JOB :: Reproduce the lines of the records below, switching every "tanks" to "vessels" and leaving everything else unchanged.

GIVEN INFORMATION ::

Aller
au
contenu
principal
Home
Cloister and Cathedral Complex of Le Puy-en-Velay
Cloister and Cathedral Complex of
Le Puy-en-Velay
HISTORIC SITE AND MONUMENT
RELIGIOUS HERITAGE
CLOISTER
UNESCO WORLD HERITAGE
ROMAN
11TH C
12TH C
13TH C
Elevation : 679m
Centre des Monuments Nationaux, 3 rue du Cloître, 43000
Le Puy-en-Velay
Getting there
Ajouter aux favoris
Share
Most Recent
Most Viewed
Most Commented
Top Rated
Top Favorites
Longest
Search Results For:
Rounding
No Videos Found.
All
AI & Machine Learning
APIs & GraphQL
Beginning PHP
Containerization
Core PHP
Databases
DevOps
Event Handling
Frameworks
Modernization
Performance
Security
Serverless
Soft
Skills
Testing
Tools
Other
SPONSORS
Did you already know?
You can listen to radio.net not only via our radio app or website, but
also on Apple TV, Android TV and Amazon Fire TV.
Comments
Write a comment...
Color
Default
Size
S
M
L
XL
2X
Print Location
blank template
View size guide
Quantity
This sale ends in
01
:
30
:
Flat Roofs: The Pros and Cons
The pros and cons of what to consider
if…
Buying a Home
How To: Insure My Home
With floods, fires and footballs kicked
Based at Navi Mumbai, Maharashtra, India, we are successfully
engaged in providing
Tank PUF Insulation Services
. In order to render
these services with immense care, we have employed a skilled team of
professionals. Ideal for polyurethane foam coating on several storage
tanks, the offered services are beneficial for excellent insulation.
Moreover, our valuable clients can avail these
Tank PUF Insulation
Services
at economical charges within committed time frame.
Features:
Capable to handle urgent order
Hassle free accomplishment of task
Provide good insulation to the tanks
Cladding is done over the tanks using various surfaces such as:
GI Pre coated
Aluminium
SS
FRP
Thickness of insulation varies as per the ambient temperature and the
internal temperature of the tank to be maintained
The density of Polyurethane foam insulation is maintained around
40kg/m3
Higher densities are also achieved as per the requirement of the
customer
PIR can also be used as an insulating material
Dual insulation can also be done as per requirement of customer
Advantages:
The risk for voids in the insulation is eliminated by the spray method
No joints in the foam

RESPONSE AREA ::
Aller
au
contenu
principal
Home
Cloister and Cathedral Complex of Le Puy-en-Velay
Cloister and Cathedral Complex of
Le Puy-en-Velay
HISTORIC SITE AND MONUMENT
RELIGIOUS HERITAGE
CLOISTER
UNESCO WORLD HERITAGE
ROMAN
11TH C
12TH C
13TH C
Elevation : 679m
Centre des Monuments Nationaux, 3 rue du Cloître, 43000
Le Puy-en-Velay
Getting there
Ajouter aux favoris
Share
Most Recent
Most Viewed
Most Commented
Top Rated
Top Favorites
Longest
Search Results For:
Rounding
No Videos Found.
All
AI & Machine Learning
APIs & GraphQL
Beginning PHP
Containerization
Core PHP
Databases
DevOps
Event Handling
Frameworks
Modernization
Performance
Security
Serverless
Soft
Skills
Testing
Tools
Other
SPONSORS
Did you already know?
You can listen to radio.net not only via our radio app or website, but
also on Apple TV, Android TV and Amazon Fire TV.
Comments
Write a comment...
Color
Default
Size
S
M
L
XL
2X
Print Location
blank template
View size guide
Quantity
This sale ends in
01
:
30
:
Flat Roofs: The Pros and Cons
The pros and cons of what to consider
if…
Buying a Home
How To: Insure My Home
With floods, fires and footballs kicked
Based at Navi Mumbai, Maharashtra, India, we are successfully
engaged in providing
Tank PUF Insulation Services
. In order to render
these services with immense care, we have employed a skilled team of
professionals. Ideal for polyurethane foam coating on several storage
vessels, the offered services are beneficial for excellent insulation.
Moreover, our valuable clients can avail these
Tank PUF Insulation
Services
at economical charges within committed time frame.
Features:
Capable to handle urgent order
Hassle free accomplishment of task
Provide good insulation to the vessels
Cladding is done over the vessels using various surfaces such as:
GI Pre coated
Aluminium
SS
FRP
Thickness of insulation varies as per the ambient temperature and the
internal temperature of the tank to be maintained
The density of Polyurethane foam insulation is maintained around
40kg/m3
Higher densities are also achieved as per the requirement of the
customer
PIR can also be used as an insulating material
Dual insulation can also be done as per requirement of customer
Advantages:
The risk for voids in the insulation is eliminated by the spray method
No joints in the foam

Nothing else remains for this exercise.